I turned 13 on April 14th, 1999 in a new school.
I moved to the new school with a group of close friends from my old school and we were in the same class.
So, I wasn’t really alone or unloved.
But when I and them started to grow up, I began finding difficulty connecting.
Yes, there were classmates who were mean spirited, but we all walk through that door; the door of being mistreated, and being the ones mistreating.
However, the reason I met her, my depressed self, was because of my inability to fit in.
I was lonely, even though I was loved.
I spent years trying to connect.
Often times by lying, seldom by being honest.
I lost a lot of people. I am friends still with a few.
They say school is a second home.
I hated both; the first and the 2nd.
Because everyone was at fault and I was sad that nobody understood me.
I know now both sides were at fault and I was sad because I didn’t respect myself enough to understand her.
Sleep was my escape island.
Sleep, and video games.
Art was there.
But I used it to gain.
Just like I used the people who were kind to her.
Just like I used my pain.
I wanted to die.
So many times I said I wanted to die.
I want it all to end.
Now I think back and I wonder if I really wanted that, or was I merely programmed to say those words because it’s a punchline for a feeling which you can’t escape?
My depressed self has been with me ever since the first time I learned people say things they don’t mean, and do things without thinking.
My depressed self took control of me for 10 years and made me a self-absorbed person whose moto is “all-take and give-to-take-more-in-return”.
My depressed self was with me the following 10 years, but neither of us was in control.
I was tired, and so was she.
We sat for long together at the bottom.
We read books and we hated people.
Then we learned to hate books and read people.

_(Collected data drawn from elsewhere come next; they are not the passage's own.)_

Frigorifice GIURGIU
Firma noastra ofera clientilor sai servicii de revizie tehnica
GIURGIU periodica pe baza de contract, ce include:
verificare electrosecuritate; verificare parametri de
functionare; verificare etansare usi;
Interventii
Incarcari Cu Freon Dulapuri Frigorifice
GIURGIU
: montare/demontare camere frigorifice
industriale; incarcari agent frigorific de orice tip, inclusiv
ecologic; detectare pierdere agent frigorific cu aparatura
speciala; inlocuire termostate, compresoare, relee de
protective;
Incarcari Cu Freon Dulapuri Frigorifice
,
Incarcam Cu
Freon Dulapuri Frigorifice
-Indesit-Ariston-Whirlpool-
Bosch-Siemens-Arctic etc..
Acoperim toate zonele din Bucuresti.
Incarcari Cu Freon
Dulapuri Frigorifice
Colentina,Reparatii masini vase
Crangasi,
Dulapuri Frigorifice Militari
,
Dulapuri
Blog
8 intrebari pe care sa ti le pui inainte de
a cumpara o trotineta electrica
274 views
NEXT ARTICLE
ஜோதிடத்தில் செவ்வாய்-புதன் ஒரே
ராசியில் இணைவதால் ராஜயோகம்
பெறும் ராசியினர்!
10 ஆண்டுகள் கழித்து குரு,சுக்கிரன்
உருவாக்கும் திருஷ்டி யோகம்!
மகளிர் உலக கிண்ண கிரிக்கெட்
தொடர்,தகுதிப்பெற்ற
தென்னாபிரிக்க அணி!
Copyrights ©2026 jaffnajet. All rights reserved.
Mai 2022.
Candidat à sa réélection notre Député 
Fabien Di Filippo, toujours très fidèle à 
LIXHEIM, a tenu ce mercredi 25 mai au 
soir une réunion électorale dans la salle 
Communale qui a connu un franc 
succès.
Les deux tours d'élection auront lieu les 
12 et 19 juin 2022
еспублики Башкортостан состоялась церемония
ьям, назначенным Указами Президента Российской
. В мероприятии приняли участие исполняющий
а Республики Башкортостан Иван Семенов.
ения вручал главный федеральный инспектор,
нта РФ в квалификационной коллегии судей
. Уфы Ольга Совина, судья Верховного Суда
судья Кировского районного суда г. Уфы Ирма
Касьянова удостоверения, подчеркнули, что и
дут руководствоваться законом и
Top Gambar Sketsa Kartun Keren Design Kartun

Slowly, the hate started fading to black.
The black flashed white in a beautiful thunder.
And rain started falling.
Soon after, there were buds, blooms and fruits.
I write books about people for people now.
Today, she lets me take control.
And a lot of times, she tries to get back on the driver’s seat, but I keep telling her; “at the next stop.”
At the stop sign, I let her take over, but I keep the keys.
She steers the wheel, she honks the horn, she curses at the passing cars and she turns the head lights on and off. But she doesn’t get to drive.
It’s not me and her alone in the world.
I have people on the ride now, and I can’t let her drive me and those around me down the pit again.
I was 13 when I met this depressed self of mine.
I am now 33 and she is still there.
Initially, all I wanted was to take, take and take, thinking it’ll fill the void in me.
But I found the solution in letting it out. Letting it be seen. Letting it go.
Logically, the emptiness in me should get bigger by giving away and not taking in,
But on a closer look, I realized that the void was only a black pile of broken feelings painted over my soul.
Every time I take a piece, I find a lesson, I share the lesson and the pile becomes smaller, even with the new broken bits piling on top.
And while sometimes, I feel like I wouldn’t mind dying any day, in comparison to the teenager who cried wanting to die right freaking then, I find myself looking forward to be older and I pray to be able to still give back.
With her, by my side, watching… impressed that this grumpy lazy old lady had managed to live this far.